PROVIDED ENTRIES =
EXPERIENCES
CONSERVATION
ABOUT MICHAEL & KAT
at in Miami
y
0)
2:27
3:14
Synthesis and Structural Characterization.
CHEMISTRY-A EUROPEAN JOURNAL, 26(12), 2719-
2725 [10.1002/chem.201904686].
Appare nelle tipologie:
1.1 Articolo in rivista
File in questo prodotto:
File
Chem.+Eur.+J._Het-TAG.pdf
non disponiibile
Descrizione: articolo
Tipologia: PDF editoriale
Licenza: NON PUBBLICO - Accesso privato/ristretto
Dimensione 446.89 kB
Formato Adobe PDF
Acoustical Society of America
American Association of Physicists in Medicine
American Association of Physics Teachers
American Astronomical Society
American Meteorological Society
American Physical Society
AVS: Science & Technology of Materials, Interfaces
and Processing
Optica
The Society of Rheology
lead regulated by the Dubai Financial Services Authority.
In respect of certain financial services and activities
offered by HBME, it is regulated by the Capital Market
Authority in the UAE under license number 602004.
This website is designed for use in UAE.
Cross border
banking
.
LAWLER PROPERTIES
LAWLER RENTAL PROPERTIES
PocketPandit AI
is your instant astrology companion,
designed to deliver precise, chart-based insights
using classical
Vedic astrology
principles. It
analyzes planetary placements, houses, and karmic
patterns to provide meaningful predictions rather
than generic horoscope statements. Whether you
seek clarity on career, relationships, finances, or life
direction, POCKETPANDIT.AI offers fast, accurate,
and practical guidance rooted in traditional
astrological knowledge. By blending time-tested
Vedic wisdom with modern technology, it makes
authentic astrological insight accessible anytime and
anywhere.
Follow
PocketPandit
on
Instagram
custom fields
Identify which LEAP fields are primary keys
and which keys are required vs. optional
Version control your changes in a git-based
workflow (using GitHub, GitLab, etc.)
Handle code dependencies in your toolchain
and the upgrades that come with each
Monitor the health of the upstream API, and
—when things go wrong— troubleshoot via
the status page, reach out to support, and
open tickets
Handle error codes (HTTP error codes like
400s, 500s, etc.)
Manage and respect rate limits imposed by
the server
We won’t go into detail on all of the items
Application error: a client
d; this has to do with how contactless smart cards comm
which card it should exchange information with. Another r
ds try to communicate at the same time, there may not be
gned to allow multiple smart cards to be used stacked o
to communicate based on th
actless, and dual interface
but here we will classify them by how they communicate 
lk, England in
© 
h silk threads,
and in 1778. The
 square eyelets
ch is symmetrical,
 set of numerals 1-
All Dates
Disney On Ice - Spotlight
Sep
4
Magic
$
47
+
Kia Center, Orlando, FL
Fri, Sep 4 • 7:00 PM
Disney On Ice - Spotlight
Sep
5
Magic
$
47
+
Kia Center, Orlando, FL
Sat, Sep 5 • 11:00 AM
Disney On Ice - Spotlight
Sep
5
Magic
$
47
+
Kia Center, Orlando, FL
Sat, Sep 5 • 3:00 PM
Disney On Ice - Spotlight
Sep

REQUIREMENT =
Print again the lines of the entries above that fall between the line holding "Chem.+Eur.+J._Het-TAG.pdf" and the line holding "Authority in the", inclusive, exactly as they stand.

SOLUTION TO THE EXERCISE =
Chem.+Eur.+J._Het-TAG.pdf
non disponiibile
Descrizione: articolo
Tipologia: PDF editoriale
Licenza: NON PUBBLICO - Accesso privato/ristretto
Dimensione 446.89 kB
Formato Adobe PDF
Acoustical Society of America
American Association of Physicists in Medicine
American Association of Physics Teachers
American Astronomical Society
American Meteorological Society
American Physical Society
AVS: Science & Technology of Materials, Interfaces
and Processing
Optica
The Society of Rheology
lead regulated by the Dubai Financial Services Authority.
In respect of certain financial services and activities
offered by HBME, it is regulated by the Capital Market
Authority in the UAE under license number 602004.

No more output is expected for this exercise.